NOT Educating FORTRAN programmers to use C

Wed Jan 10 14:52:56 AEST 1990

>From article <646 at chem.ucsd.EDU>, by tps at chem.ucsd.edu (Tom Stockfisch):
> [...]                       Apart from Cray work, I have found I can write
> things to run faster or at least the same speed in C.

Then, whoever wrote the Fortran compiler on those machines was either
incompetent or (more likely) he foolishly used the same 'backend' as
the C compiler.  C is inherently slower because extensive pointer use
inhibits optimizations.  The optimizations most affected are pipelining
and vectorization (so now you see why Fortran still beats C on the Cray).
most C compilers don't even bother trying certain optimizations because
the compiler writer felt the time would be wasted since the presence
of pointers would usually inhibit the optimization anyway.

Note: one other small point - at least in principle, Fortran should
be faster at character manipulation than C.  This is because Fortran
character type can keep explicit lengths of all strings and, therefore,
omit prescanning.  A C user can go out of the way to keep string
lengths too - but usually doesn't.  The only built-in string feature
in the C language is the string constant - which uses the less efficient
null termination method for string lengths.

Aside from the above two issues Fortran and C are identical with
respect to optimization.  A C program which uses no pointers should
(at least in principle) not suffer any inhibitions to optimizations.
How common such C programs are (and how common such a style might
become) I leave to your judgement.

> [...]
>>Most of your definition of 'crap' in Fortran is the style of the programmer.
> 
> But there is no way to write a loop in Fortran without using statement labels.
> And misspelled variable references result in definitions of new variables
> initiallized to zero.

Yes, and the same sort of errors (a slip of the finger while typing) can
cause serious problems in C as well.  Besides, most Fortran compilers
now have an IMPLICIT NONE statement which will cause the compiler to
require declaration of all variables and procedures used in the body
of the program (we are still lobbying X3J3 to require IMPLICIT NONE
in Fortran 8x).

As for loops without labels, Fortran 8x _will_ have a complete complement
of label-less flow control constructs.  I doubt that any future C will
have pointerless array manipulation though (that's one of the differences
between the two languages - one is striving to improve, the other thinks
it's already perfect).

> [...]
>>I can generate 4x that type of 'crap' in C.
> 
> I agree.  Getting an old f77 type to switch to C must be accompanied by
> teaching them how to write reasonable code.

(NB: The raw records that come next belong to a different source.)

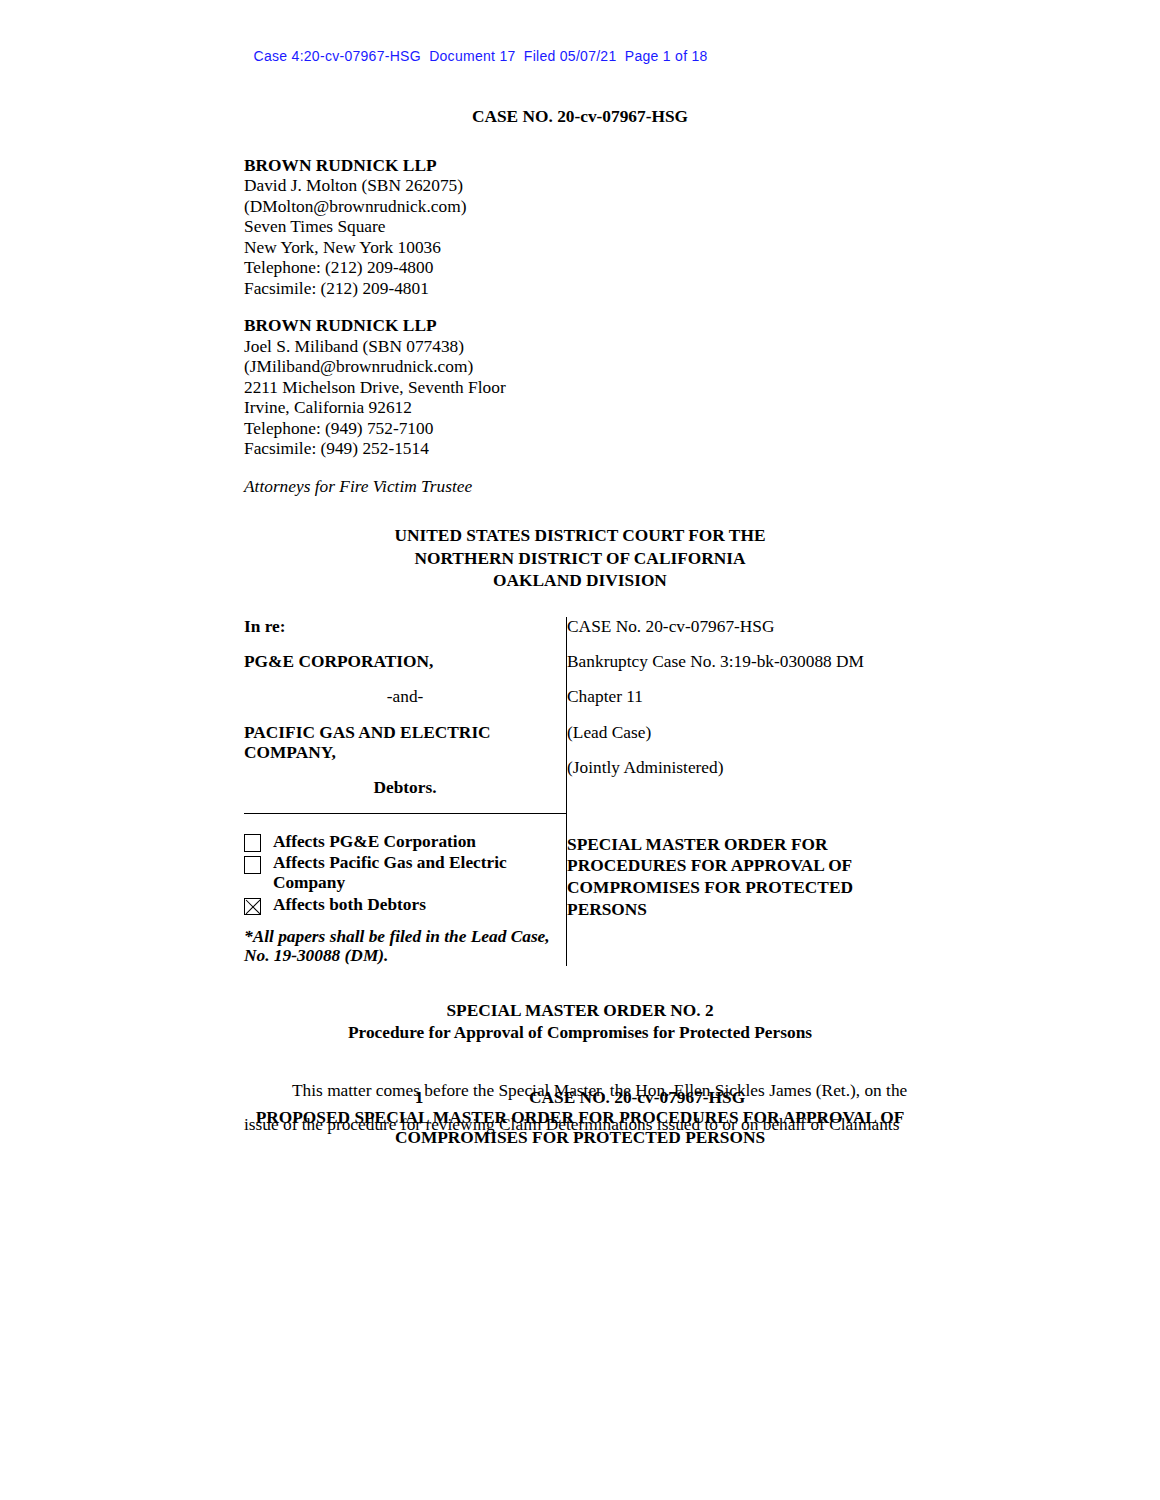Case 4:20-cv-07967-HSG Document 17 Filed 05/07/21 Page 1 of 18
CASE NO. 20-cv-07967-HSG
BROWN RUDNICK LLP
David J. Molton (SBN 262075)
(DMolton@brownrudnick.com)
Seven Times Square
New York, New York 10036
Telephone: (212) 209-4800
Facsimile: (212) 209-4801
BROWN RUDNICK LLP
Joel S. Miliband (SBN 077438)
(JMiliband@brownrudnick.com)
2211 Michelson Drive, Seventh Floor
Irvine, California 92612
Telephone: (949) 752-7100
Facsimile: (949) 252-1514
Attorneys for Fire Victim Trustee
UNITED STATES DISTRICT COURT FOR THE
NORTHERN DISTRICT OF CALIFORNIA
OAKLAND DIVISION
| In re: PG&E CORPORATION, -and- PACIFIC GAS AND ELECTRIC COMPANY, Debtors. Affects PG&E Corporation Affects Pacific Gas and Electric Company Affects both Debtors *All papers shall be filed in the Lead Case, No. 19-30088 (DM). | CASE No. 20-cv-07967-HSG Bankruptcy Case No. 3:19-bk-030088 DM Chapter 11 (Lead Case) (Jointly Administered) SPECIAL MASTER ORDER FOR PROCEDURES FOR APPROVAL OF COMPROMISES FOR PROTECTED PERSONS |
SPECIAL MASTER ORDER NO. 2
Procedure for Approval of Compromises for Protected Persons
This matter comes before the Special Master, the Hon. Ellen Sickles James (Ret.), on the issue of the procedure for reviewing Claim Determinations issued to or on behalf of Claimants
1 CASE NO. 20-cv-07967-HSG
PROPOSED SPECIAL MASTER ORDER FOR PROCEDURES FOR APPROVAL OF
COMPROMISES FOR PROTECTED PERSONS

If reasonable coding is a prerequisite for using C, then most C users
haven't met the grade yet.  Actually, neither language has a monopoly
on bad programmers - nor on good ones!  Poor Fortran programmers tend
to use GOTO too liberally and in inappropriate ways.  Poor C programmers
tend to do the same thing with pointers (the GOTO of data structuring).
Fortran programmers tend to write monolithic programs, C programmers
tend to fragment theirs.  -- Etc..

> [...]
>>It might enlighten you to read a book by Kernighan (THE K in K&R) and Plauger
>>called "The Elements of Programming Style".
> 
> Isn't this the book that preaches to make it right before you make it fast?

And quite right too!  What's the use of getting the wrong answer at
lightning speed?  Debug the code _first_, then make it fast - since
optimizations often obscure the structure of the program.

> [...]
> Also, this ignores the importance of memory complexity, where malloc()
> helps out enormously.  [...]

I don't see how malloc helps in complexity.  Dynamic memory is _always_
more complex than static memory.  The only way dynamic memory is useful
is for objects whose size _can't_ be known at compile time or for large
items which aren't in use simultaneously (and you want to keep your 
program size small.  Either way, you code becomes _more_ complex when
you use dynamic memory.

Besides, malloc isn't part of C - it's part of the support library.
If your Fortran has access to a LOC function (I have written LOC
functions for systems that _didn't_ have it), and if you can turn
off array bounds checking, then Fortran can even use malloc!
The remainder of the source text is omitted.